Soccer dog Buddy slowly comes out from his bed under the desk. Steve says he’s retired. They gave him a series of professional soccer balls when they realized Buddy’s calling. There’s a huge color photo of him, torso twists in mid-air to catch the ball an inch from his mouth.

The new dog growls and barks as I walk up. The new dog had to have both ACL’s replaced, Steve says.

 

The guy’s bellies loom forward out of their clothes, and their low pants are covered with tire grit. Piles of tires surround them. I ask if I can get them anything from the café. Diagonal Steve always says no and he always talks about the French onion soup there.

 

I walk to Cheese Importers by way of the tracks. White lace curtains and French music and a pink room with point shoes and Degas paintings; bowls painted in primary colors and yellow and blue tablecloths; Eiffel Tower calendars and books about Babar. Light pours through large curved windows and customers drink red wine and tear pieces from long loaves of bread while they wait for their French meal. I drink tea and then go in a cold room and eat samples of wafer thin crackers and cheese from all over the world.

 

When I come back from the café there is a huge truck blocking my car with tires piled way up past the frame. A skinny guy groans and sighs as he lifts more tires, cigarette in mouth. His long underwear pokes through holes in the knees of his jeans. Diagonal Steve rolls a couple tires and hoists them up to skinny guy who suddenly has energy. The atmosphere shifts. Steve says maybe that’s high enough and the guy says no we’ll put on the tarp and strap it down. I can’t imagine this truck on the highway.

~

I put Diagonal Steve in a category and then he climbs his way out. So—I broaden the category slightly and he stretches it again, by liking French onion soup, and getting his calendars on time; knowing what an ACL is, and then waiting for the best vet to return from the Abaco Islands so he can re-place his dog’s knee ligaments.
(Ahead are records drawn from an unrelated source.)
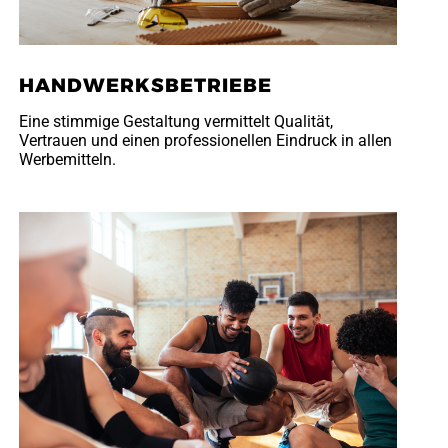
HANDWERKSBETRIEBE
Eine stimmige Gestaltung vermittelt Qualität,
Vertrauen und einen professionellen Eindruck in allen
Werbemitteln.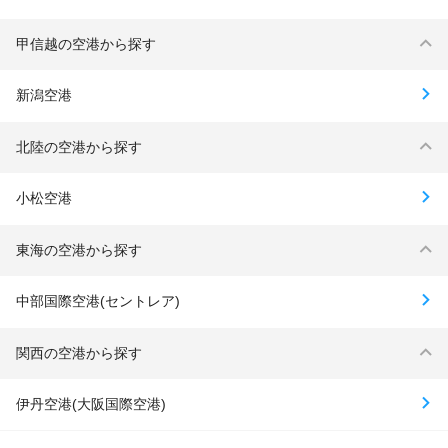
甲信越の空港から探す
新潟空港
北陸の空港から探す
小松空港
東海の空港から探す
中部国際空港(セントレア)
関西の空港から探す
伊丹空港(大阪国際空港)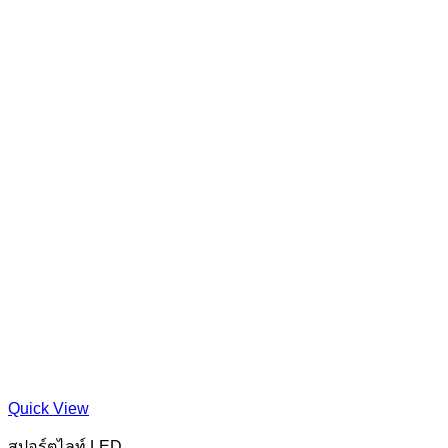
Quick View
สปอร์ตไลท์ LED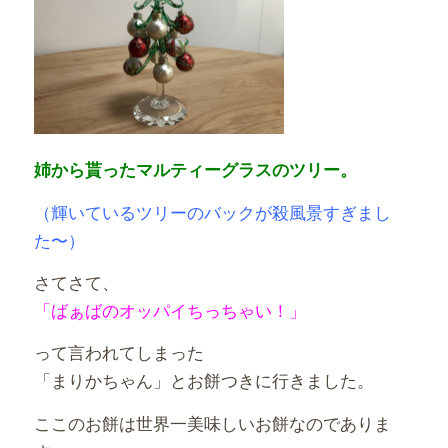
姉から貰ったマルティーグラスのツリー。
（輝いているツリーのバックが殺風景すぎまし
た〜）
さてさて、
「ばぁばのオッパイちっちゃい！」
って言われてしまった
「まりかちゃん」とお餅つきに行きました。
ここのお餅は世界一美味しいお餅なのでありま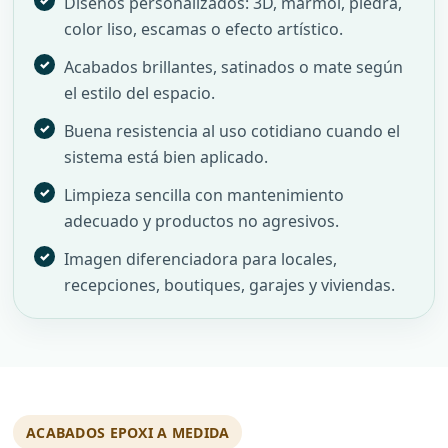
Diseños personalizados: 3D, mármol, piedra,
color liso, escamas o efecto artístico.
Acabados brillantes, satinados o mate según
el estilo del espacio.
Buena resistencia al uso cotidiano cuando el
sistema está bien aplicado.
Limpieza sencilla con mantenimiento
adecuado y productos no agresivos.
Imagen diferenciadora para locales,
recepciones, boutiques, garajes y viviendas.
ACABADOS EPOXI A MEDIDA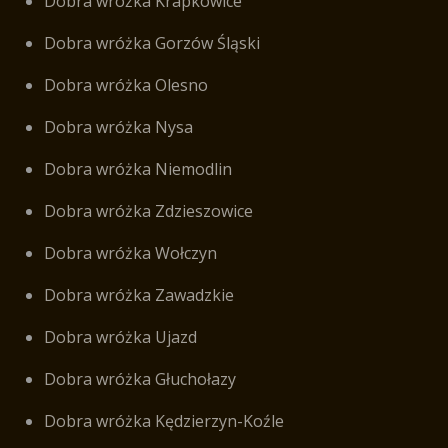
Dobra wróżka Krapkowice
Dobra wróżka Gorzów Śląski
Dobra wróżka Olesno
Dobra wróżka Nysa
Dobra wróżka Niemodlin
Dobra wróżka Zdzieszowice
Dobra wróżka Wołczyn
Dobra wróżka Zawadzkie
Dobra wróżka Ujazd
Dobra wróżka Głuchołazy
Dobra wróżka Kędzierzyn-Koźle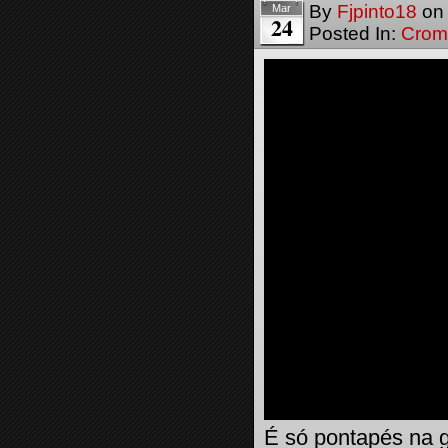
By
Fjpinto18
o
Mar
24
Posted In:
Crom
É só pontapés na 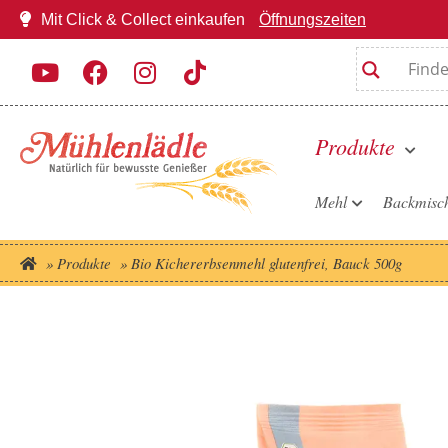
Mit Click & Collect einkaufen
Öffnungszeiten
Produkte
Mehl
Backmisc
»
Produkte
»
Bio Kichererbsenmehl glutenfrei, Bauck 500g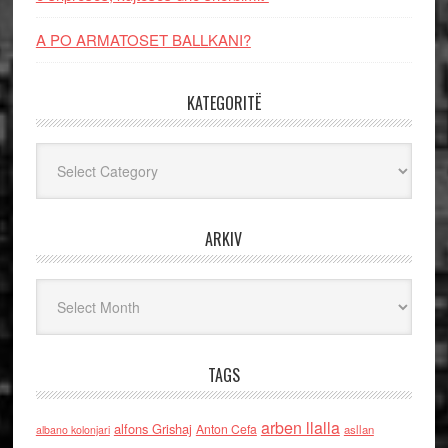
A PO ARMATOSET BALLKANI?
KATEGORITË
Kategoritë
ARKIV
Arkiv
TAGS
arben llalla
alfons Grishaj
Anton Cefa
asllan
albano kolonjari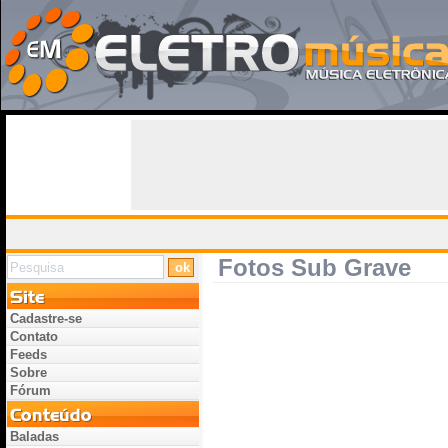
Fotos Sub Grave
Cadastre-se
Contato
Feeds
Sobre
Fórum
Baladas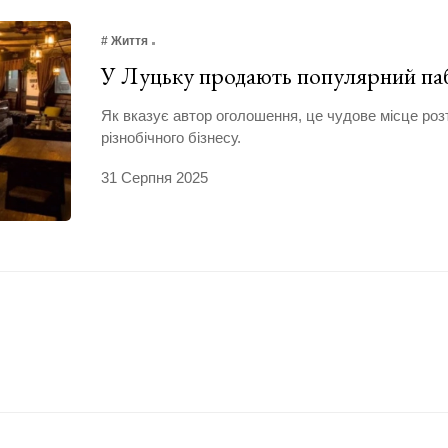
# Життя
У Луцьку продають популярний п
Як вказує автор оголошення, це чудове місце ро
різнобічного бізнесу.
31 Серпня 2025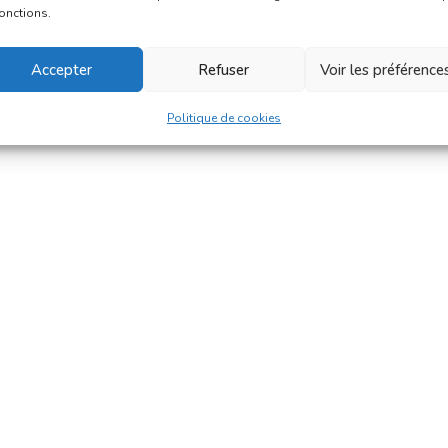
fonctions.
Accepter
Refuser
Voir les préférence
Politique de cookies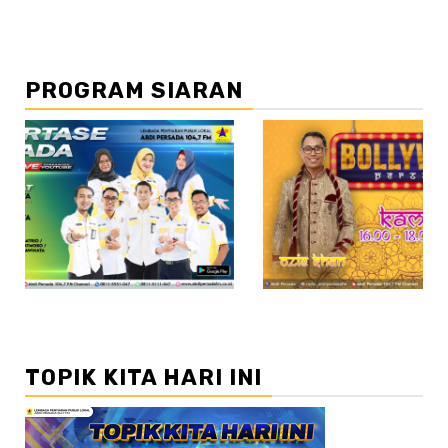
PROGRAM SIARAN
//2
TOPIK KITA HARI INI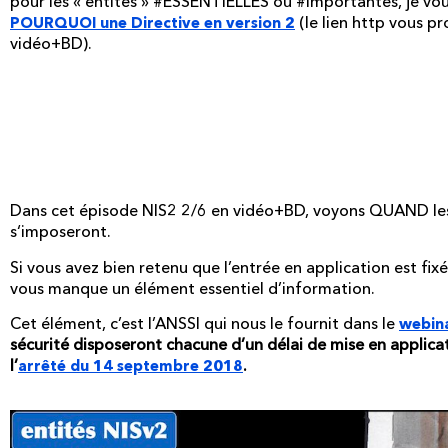
pour les « entités » #ESSENTIELLES ou #importantes, je 
(le lien http vous pr
POURQUOI une Directive en version 2
vidéo+BD).
ASSEZ DE BLA BLA ! On
QUAND !
Dans cet épisode NIS2 2/6 en vidéo+BD, voyons QUAND le
s
‘imposeront.
Si vous avez bien retenu que l’entrée en application est fix
vous manque un élément essentiel d’information.
Cet élément, c’est l’ANSSI qui nous le fournit dans le
webin
sécurité disposeront chacune d’un délai de mise en applic
l’
.
arrêté du 14 septembre 2018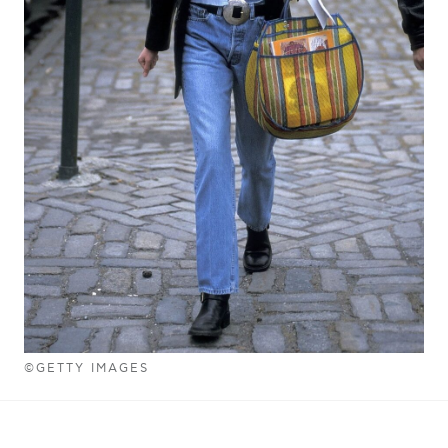
©GETTY IMAGES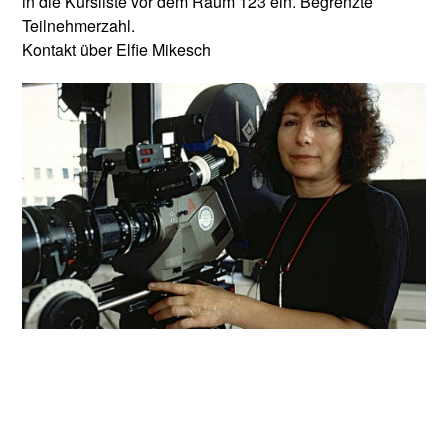
in die Kursliste vor dem Raum 123 ein. Begrenzte
Teilnehmerzahl.
Kontakt über Elfie Mikesch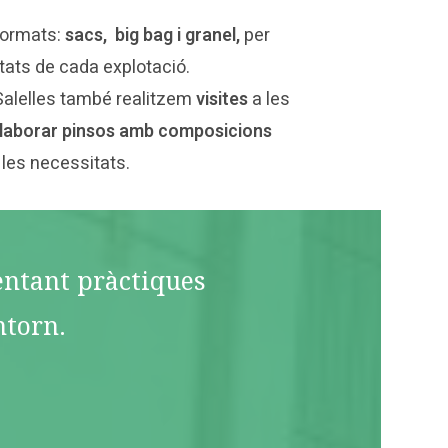
formats:
sacs, big bag i granel,
per
tats de cada explotació.
Salelles també realitzem
visites
a les
laborar pinsos amb composicions
 les necessitats.
mentant pràctiques
ntorn.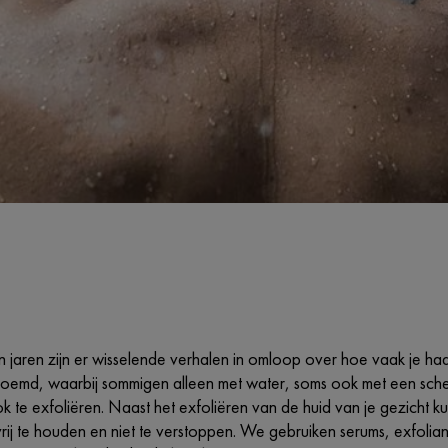
 jaren zijn er wisselende verhalen in omloop over hoe vaak je h
emd, waarbij sommigen alleen met water, soms ook met een scheu
 te exfoliëren. Naast het exfoliëren van de huid van je gezicht k
 vrij te houden en niet te verstoppen. We gebruiken serums, exfol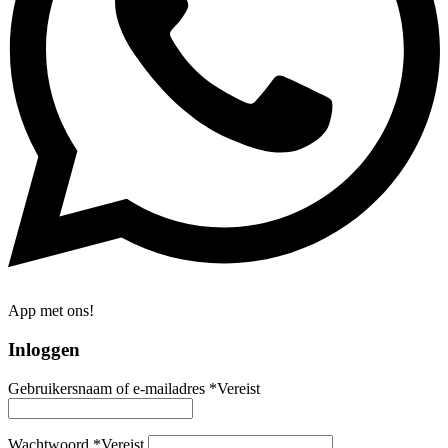
App met ons!
Inloggen
Gebruikersnaam of e-mailadres
*
Vereist
Wachtwoord
*
Vereist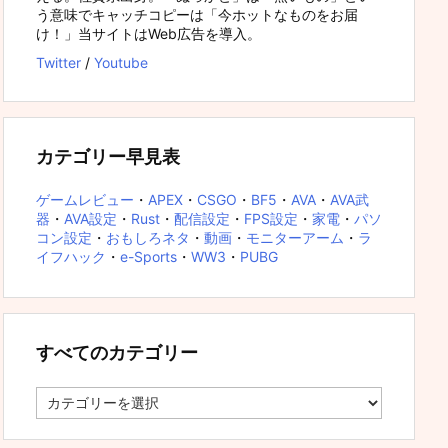
う意味でキャッチコピーは「今ホットなものをお届
け！」当サイトはWeb広告を導入。
Twitter
/
Youtube
カテゴリー早見表
ゲームレビュー
・
APEX
・
CSGO
・
BF5
・
AVA
・
AVA武
器
・
AVA設定
・
Rust
・
配信設定
・
FPS設定
・
家電
・
パソ
コン設定
・
おもしろネタ
・
動画
・
モニターアーム
・
ラ
イフハック
・
e-Sports
・
WW3
・
PUBG
すべてのカテゴリー
す
べ
て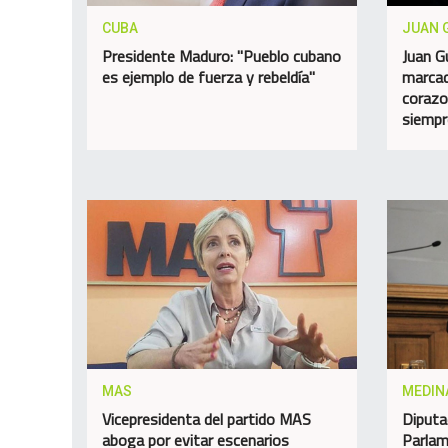
CUBA
JUAN 
Presidente Maduro: "Pueblo cubano
Juan G
es ejemplo de fuerza y rebeldía"
marcad
corazo
siempr
MAS
MEDIN
Vicepresidenta del partido MAS
Diputa
aboga por evitar escenarios
Parlam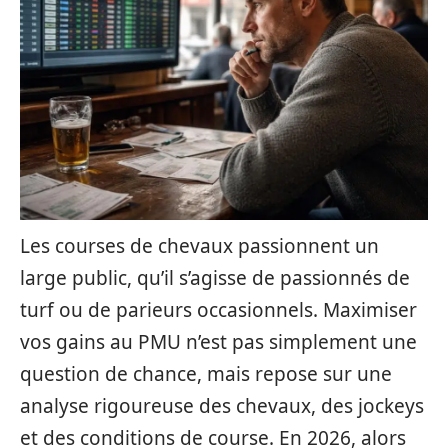
Les courses de chevaux passionnent un
large public, qu’il s’agisse de passionnés de
turf ou de parieurs occasionnels. Maximiser
vos gains au PMU n’est pas simplement une
question de chance, mais repose sur une
analyse rigoureuse des chevaux, des jockeys
et des conditions de course. En 2026, alors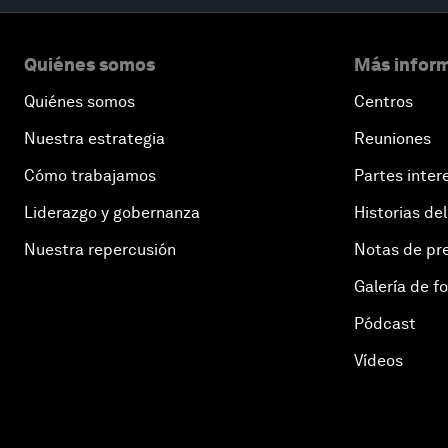
Quiénes somos
Más inform
Quiénes somos
Centros
Nuestra estrategia
Reuniones
Cómo trabajamos
Partes inter
Liderazgo y gobernanza
Historias del
Nuestra repercusión
Notas de pr
Galería de f
Pódcast
Vídeos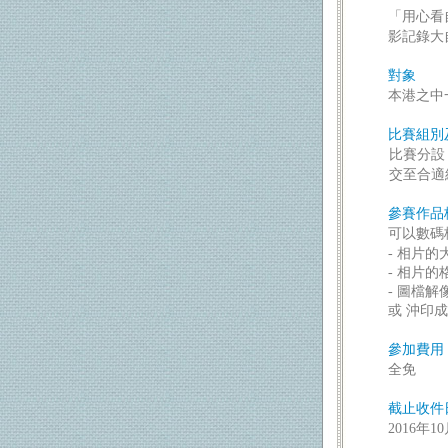
「用心看
影記錄大
對象
本港之中
比賽組別
比賽分設
交至合適
參賽作品
可以數碼
- ‬相片的大
- ‬相片的格
- ‬圖檔
或
沖印成
參加費用
‬
全免
截止收件
2016年1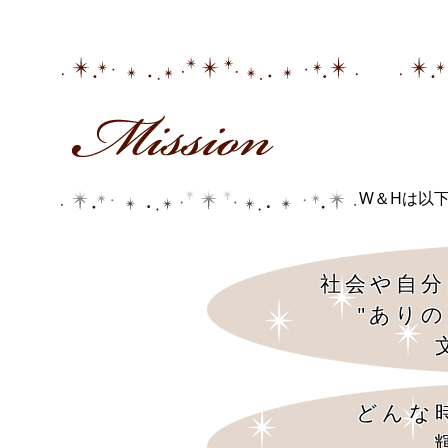
W＆Hは以
社会や自分
"あり
どんな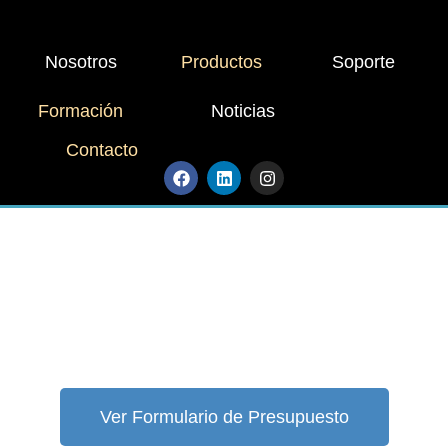
Nosotros
Productos
Soporte
Formación
Noticias
Contacto
Ver Formulario de Presupuesto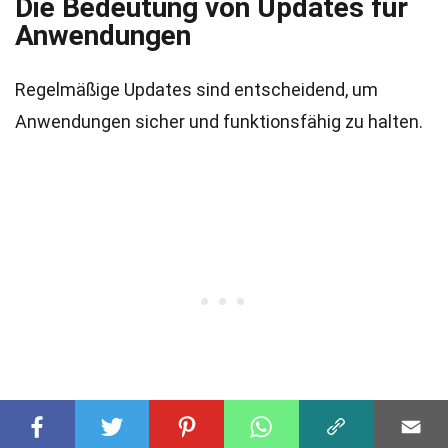
Die Bedeutung von Updates für
Anwendungen
Regelmäßige Updates sind entscheidend, um
Anwendungen sicher und funktionsfähig zu halten.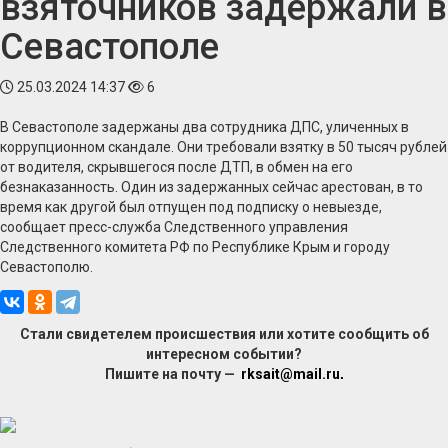
взяточников задержали в
Севастополе
25.03.2024 14:37
6
В Севастополе задержаны два сотрудника ДПС, уличенных в
коррупционном скандале. Они требовали взятку в 50 тысяч рублей
от водителя, скрывшегося после ДТП, в обмен на его
безнаказанность. Один из задержанных сейчас арестован, в то
время как другой был отпущен под подписку о невыезде,
сообщает пресс-служба Следственного управления
Следственного комитета РФ по Республике Крым и городу
Севастополю.
Стали свидетелем происшествия или хотите сообщить об
интересном событии?
Пишите на почту —
rksait@mail.ru
.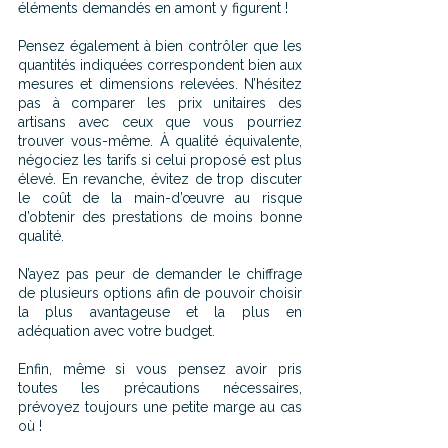
éléments demandés en amont y figurent !
Pensez également à bien contrôler que les 
quantités indiquées correspondent bien aux 
mesures et dimensions relevées. N’hésitez 
pas à comparer les prix unitaires des 
artisans avec ceux que vous pourriez 
trouver vous-même. À qualité équivalente, 
négociez les tarifs si celui proposé est plus 
élevé. En revanche, évitez de trop discuter 
le coût de la main-d’œuvre au risque 
d’obtenir des prestations de moins bonne 
qualité.
N’ayez pas peur de demander le chiffrage 
de plusieurs options afin de pouvoir choisir 
la plus avantageuse et la plus en 
adéquation avec votre budget.
Enfin, même si vous pensez avoir pris 
toutes les précautions nécessaires, 
prévoyez toujours une petite marge au cas 
où !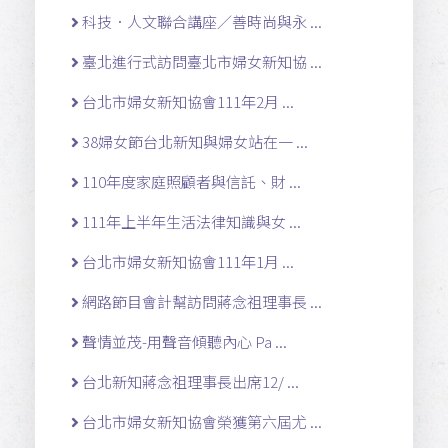
科技．人文聯合講座／善時尚與永 ...
臺北進行式訪問臺北市婦女新知協 ...
台北市婦女新知協會111年2月 ...
38婦女節台北新知與婦女站在一 ...
110年度家庭照顧者與信託、財 ...
111年上半年生活法律知識與女 ...
台北市婦女新知協會111年1月 ...
網路節目會計幫訪問蔣念祖理事長 ...
聲情並茂-用聲音傾聽內心 Pa ...
台北新知蔣念祖理事長出席12/ ...
台北市婦女新知協會榮獲第六屆尤 ...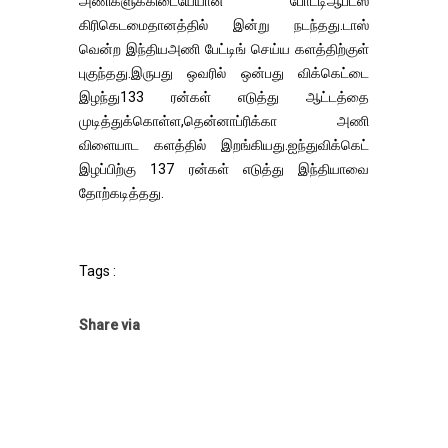
அணிகளுக்கிடையேயான போட்டிஆப்டஸ்
கிரிகெடமைதானத்தில் இன்று நடந்தது.டாஸ்
வென்ற இந்தியஅணி பேட்டிங் செய்ய களத்திற்குள்
புகுந்தது.இருபது ஒவரில் ஒன்பது விக்கெட்டை
இழந்து133 ரன்கள் எடுத்து ஆட்டத்தை
முடித்துக்கொள்ள,தென்னாப்ரிக்கா அணி
விளையாட களத்தில் இறங்கியது.ஐந்துவிக்கெட்
இழப்பிற்கு 137 ரன்கள் எடுத்து இந்தியாவை
தோற்கடித்தது.
Tags :
Share via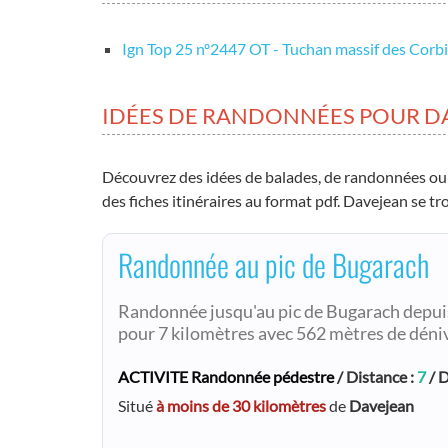
Ign Top 25 nº2447 OT - Tuchan massif des Corb
IDÉES DE RANDONNÉES POUR D
Découvrez des idées de balades, de randonnées ou
des fiches itinéraires au format pdf. Davejean se tr
Randonnée au pic de Bugarach
Randonnée jusqu'au pic de Bugarach depuis 
pour 7 kilomètres avec 562 mètres de déniv
ACTIVITE Randonnée pédestre
/ Distance :
7
/ D
Situé
à moins de 30 kilomètres
de
Davejean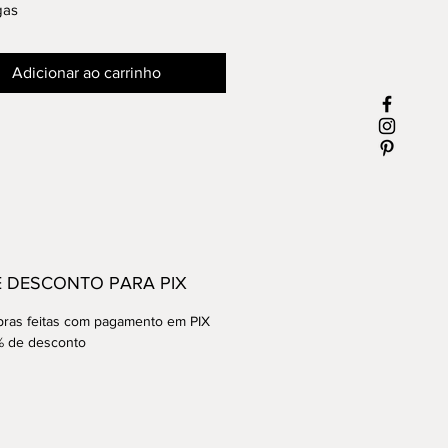
gas
a sobre papel cartão
Única
Adicionar ao carrinho
acompanha o Certificado de
idade.
E DESCONTO PARA PIX
ras feitas com pagamento em PIX
% de desconto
He asks me about the tree by the chain link fence, and talks about seasonal patterns of its growth and what happened to the leaves during the year of the flood. He thinks it’s a Catalpa. He’s in the flood plain.

 

I never asked if he was all right during the flood, if his building and home were damaged. I look closely and imagine him enjoying soup at the cafe. His face is round, fresh and smooth, and his eyes bright. He has a cute nose.

 

~

 

Near Boston, where I grew up, people generally are speedy and a little grumpy, all business. Underneath there is usually a well of humor. It’s the kind of dry humor that assumes that whatever one touches crumbles to shards and you might as well laugh about it. I used to talk with shop workers to try to make them laugh, to find a link between us. I mean to say, that’s what I did rather than other things. That’s the kind of kid I was. I wandered through town alone during school or after school going into stores, trying to make people laugh.

~

Now I sit and deal with various emotions. If I remember I try to be kind. In my imagination I give my anger and fear a cup of tea. Hello, hello. I try to give these feelings a big pasture, like Suzuki Roshi says.

~

 

Don’t worry about the truck, I say. I’ll wait until you’re finished loading.

Diagonal Steve tells me how he laid bricks to build his shop and points out the tricky parts, which he describes in detail. The tread on your front left was unbalanced so I put it on the back right, he tells me. You should run the studded snows for one more winter and then summer. Run them until there is no tread left, he says. Then leave them here and I’ll get rid of them for you, free.